Put the lines from the records into a JSON list of strings, one string per line, skipping blank lines. Begin at the line that has "Pendiente de mujer Livorno" and stop after the line that has "hend bei Euch", and leave the pictures out of your answer.

#### Provided material

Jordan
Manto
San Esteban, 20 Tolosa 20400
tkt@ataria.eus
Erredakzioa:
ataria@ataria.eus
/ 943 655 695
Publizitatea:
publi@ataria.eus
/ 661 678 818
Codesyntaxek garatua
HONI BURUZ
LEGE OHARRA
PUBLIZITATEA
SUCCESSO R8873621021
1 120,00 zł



########
#### Provided material

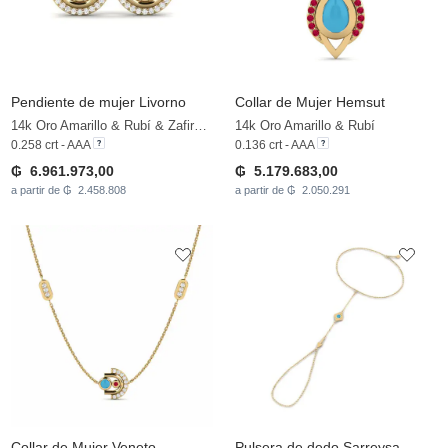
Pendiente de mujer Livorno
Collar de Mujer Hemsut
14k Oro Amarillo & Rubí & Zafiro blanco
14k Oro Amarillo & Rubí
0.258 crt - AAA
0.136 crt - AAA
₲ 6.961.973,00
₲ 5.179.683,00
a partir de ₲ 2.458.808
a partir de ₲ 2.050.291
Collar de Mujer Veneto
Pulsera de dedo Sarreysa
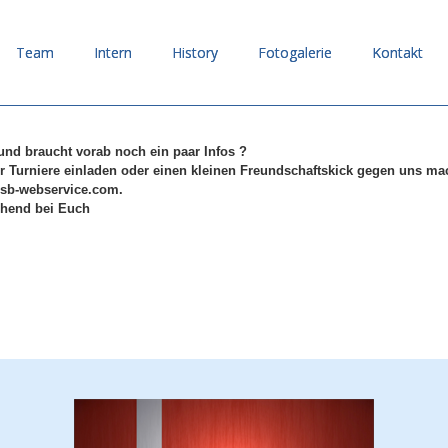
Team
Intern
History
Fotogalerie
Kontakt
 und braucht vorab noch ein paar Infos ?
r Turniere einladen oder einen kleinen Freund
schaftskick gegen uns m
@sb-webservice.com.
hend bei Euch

########

● Written response:
[
  "Pendiente de mujer Livorno",
  "Collar de Mujer Hemsut",
  "14k Oro Amarillo & Rubí & Zafiro blanco",
  "14k Oro Amarillo & Rubí",
  "0.258 crt - AAA",
  "0.136 crt - AAA",
  "₲ 6.961.973,00",
  "₲ 5.179.683,00",
  "a partir de ₲ 2.458.808",
  "a partir de ₲ 2.050.291",
  "Collar de Mujer Veneto",
  "Pulsera de dedo Sarreysa",
  "Team",
  "Intern",
  "History",
  "Fotogalerie",
  "Kontakt",
  " und braucht vorab noch ein paar Infos ?",
  "r Turniere einladen oder einen kleinen Freund",
  "schaftskick gegen uns m",
  "@sb-webservice.com.",
  "hend bei Euch"
]